• Located in Cornwall, at the United Downs site, the power plant will start producing 3 MWe by late 2024 to deliver renewable baseload power to help meet local net-zero targets.
  • This new order raises the Exergy portfolio to over 500 MWe total capacity and consolidates its position as the second leading geothermal binary system provider worldwide.

Exergy International and Geothermal Engineering Ltd. (GEL), the UK’s leading developer and operator of geothermal plants, signed a contract for the supply of a 3 MWe gross capacity ORC power plant at the United Downs site, in Cornwall. This represents the first integrated deep geothermal project in the UK which will deliver by late 2024 around 3 MWe of baseload renewable electricity and up to 10 MWth of zero carbon heat for a large housing development at Langarth Garden Village, a project being developed by Cornwall Council.

The turnkey EPC contract awarded to Exergy will include the design and engineering of the ORC system, the manufacturing of the equipment and the erection of the power plant. Exergy’s technology will utilize the highly efficient Radial Outflow Turbine to produce electricity exploiting the heat of the geothermal fluid. The condensing system chosen is air-cooled to avoid any water consumption. Being a closed loop cycle, the power plant will not release any vapour into the atmosphere and will have a small footprint and minimal visual impact. The system will be delivered in 18 months, with commissioning of the plant expected by late 2024. Once in operation, this installation will save more than 6,500 tonnes of CO2 emissions per year compared to the production of conventional fossil fuel power.

Luca Pozzoni, General Manager of EXERGY INTERNATIONAL commented: “We are excited to embark on this journey with GEL. The United Downs project will be a milestone in the development of the geothermal industry in the UK and will give us the valuable opportunity to contribute with our technology and expertise to kick-starting geothermal power generation in the country. Under a structured long-term agreement with GEL, we will be able to partner for the development of future geothermal initiatives to unlock Europe’s largely untapped geothermal potential and support the decarbonization of our energy systems.”

Ryan Law, CEO of Geothermal Engineering Ltd, said: “Geothermal heat is an untapped renewable resource with the potential to provide huge amounts of energy-efficient and carbon-free electricity and heat.
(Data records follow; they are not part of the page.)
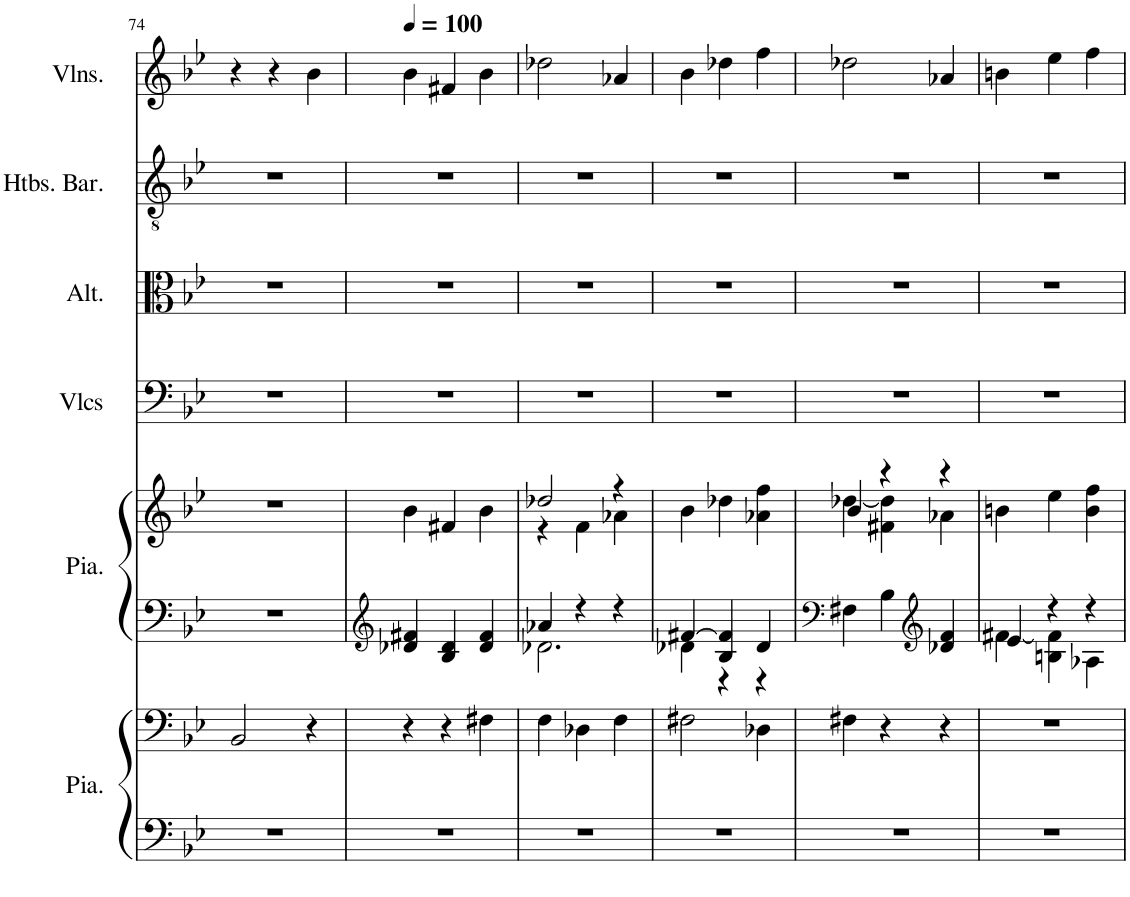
**kern	**kern	**kern	**kern	**kern	**kern	**kern	**kern
*part6	*part6	*part5	*part5	*part4	*part3	*part2	*part1
*staff8	*staff7	*staff6	*staff5	*staff4	*staff3	*staff2	*staff1
*I"Piano, Pedals	*	*I"Piano, Organ	*	*I"Violoncelles, Bass	*I"Altos, Tenor	*I"Hautbois Baryton, Alto	*I"Violons, Soprano
*I'Pia.	*	*I'Pia.	*	*I'Vlcs	*I'Alt.	*I'Htbs. Bar.	*I'Vlns.
!!LO:PB:g=z
*clefF4	*clefF4	*clefF4	*clefG2	*clefF4	*clefC3	*clefGv2	*clefG2
*k[b-e-]	*k[b-e-]	*k[b-e-]	*k[b-e-]	*k[b-e-]	*k[b-e-]	*k[b-e-]	*k[b-e-]
*M3/4	*M3/4	*M3/4	*M3/4	*M3/4	*M3/4	*M3/4	*M3/4
=74	=74	=74	=74	=74	=74	=74	=74
2.r	2BB-/	2.r	2.r	2.r	2.r	2.r	4r
.	.	.	.	.	.	.	4r
.	4r	.	.	.	.	.	4b-\
=75	=75	=75	=75	=75	=75	=75	=75
*	*	*clefG2	*	*	*	*	*
*	*	*	*	*	*	*	*MM100
2.r	4r	4d-X/ 4f#X/	4b-\	2.r	2.r	2.r	4b-\
.	4r	4B-/ 4d-/	4f#X/	.	.	.	4f#X/
.	4F#X\	4d-/ 4f#/	4b-\	.	.	.	4b-\
=76	=76	=76	=76	=76	=76	=76	=76
*	*	*^	*^	*	*	*	*
2.r	4F\	4a-X/	2.d-X\	2dd-X/	4r	2.r	2.r	2.r	2dd-X\
.	4D-X\	4r	.	.	4f\	.	.	.	.
.	4F\	4r	.	4r	4a-X\	.	.	.	4a-X/
*	*	*	*	*v	*v	*	*	*	*
=77	=77	=77	=77	=77	=77	=77	=77	=77
2.r	2F#X\	[4f#X/	4d-X\	4b-\	2.r	2.r	2.r	4b-\
.	.	4B-/ 4f#/]	4r	4dd-X\	.	.	.	4dd-X\
.	4D-X\	4d-/	4r	4a-X\ 4ff\	.	.	.	4ff\
*	*	*v	*v	*	*	*	*	*
=78	=78	=78	=78	=78	=78	=78	=78
*	*	*clefF4	*	*	*	*	*
*	*	*	*^	*	*	*	*
2.r	4F#X\	4F#X\	4b-/	[4dd-X\	2.r	2.r	2.r	2dd-X\
.	4r	4B-\	4r	4f#X\ 4dd-\]	.	.	.	.
*	*	*clefG2	*	*	*	*	*	*
.	4r	4d-X/ 4f/	4r	4a-X\	.	.	.	4a-X/
*	*	*	*v	*v	*	*	*	*
=79	=79	=79	=79	=79	=79	=79	=79
*	*	*^	*	*	*	*	*
2.r	2.r	4e-/	[4f#X\	4bn\	2.r	2.r	2.r	4bn\
.	.	4r	4Bn\ 4f#\]	4ee-\	.	.	.	4ee-\
.	.	4r	4A-X\	4b\ 4ff\	.	.	.	4ff\
*	*	*v	*v	*	*	*	*	*
=	=	=	=	=	=	=	=
*-	*-	*-	*-	*-	*-	*-	*-
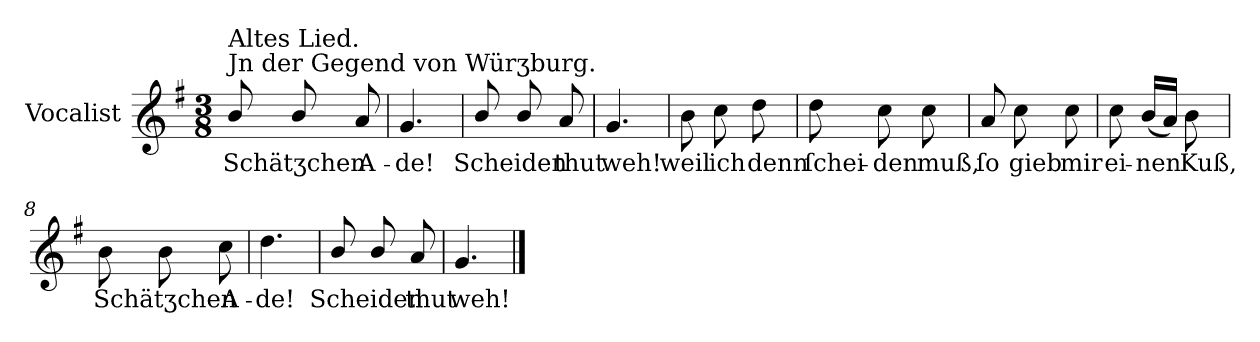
**kern	**text
*part1	*part1
*staff1	*staff1
*I"Vocalist	*
*k[f#]	*
*G:	*
*M3/8	*
=	=
!LO:TX:a:t=Jn der Gegend von Würʒburg.	!
!LO:TX:a:t=Altes Lied.	!
8b/	Schätʒchen
8b/	.
8a	A-
=1	=1
4.g	-de!
=2	=2
8b/	Scheiden
8b/	.
8a	thut
=3	=3
4.g	weh!
=4	=4
8b	weil
8cc	ich
8dd	denn
=5	=5
8dd	ſchei-
8cc	-den
8cc	muß,
=6	=6
8a	ſo
8cc	gieb
8cc	mir
=7	=7
8cc	ei-
(16bLL	-nen
16aJJ)	.
8b	Kuß,
=8	=8
8b	Schätʒchen
8b	.
8cc	A-
=9	=9
4.dd	-de!
=10	=10
8b/	Scheiden
8b/	.
8a	thut
=11	=11
4.g	weh!
==	==
*-	*-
Exergy is well known globally for their competence in the binary geothermal power sector and we are very pleased to be working with them on this landmark project in Cornwall.  Our long-term agreement with Exergy will also enable us to develop a number of additional projects both in the UK and abroad.”

GEL and Exergy’s partnership

The United Downs power plant is expected to be the first of many projects to be developed under a partnership and cooperation agreement signed between Exergy International and Geothermal Engineering Ltd. (GEL).

United Downs Geothermal Project

The United Downs Deep Geothermal Power project will be the home of the first geothermal power plant in the UK. The geothermal site, located near Redruth in Cornwall, utilises the naturally heat producing granite which underlies most of Cornwall. Two deep, directional wells have successfully been drilled for the purpose; the production well to a measured depth of 5,275m – the deepest onshore well in the UK – and the injection well to 2,393m. The naturally-heated geothermal fluid will be pumped to the surface, passed through the power plant to produce electricity, then returned underground via the injection well (Fig.1) where it will percolate through the granite to reheat. This process means that geothermal energy produces clean, green power with no waste product.

Fig 1 – GEL’s novel geothermal doublet with a deep production well and shallow injection well.

Organic Rankine Cycle geothermal power plant – How it works

An ORC or binary power plant consists of a closed loop cycle which extracts the heat of the geothermal fluid coming from the production well, transferring it by means of heat exchangers to an organic fluid. The organic fluid is first heated in the preheater and then vaporized, absorbing the heat from the geothermal fluid. After being superheated, the vaporized fluid drives a turbine coupled to a generator to optimize the production of electricity. The vapour exhaust returns to liquid state through a condenser, thereby retaining the organic fluid within the closed loop system.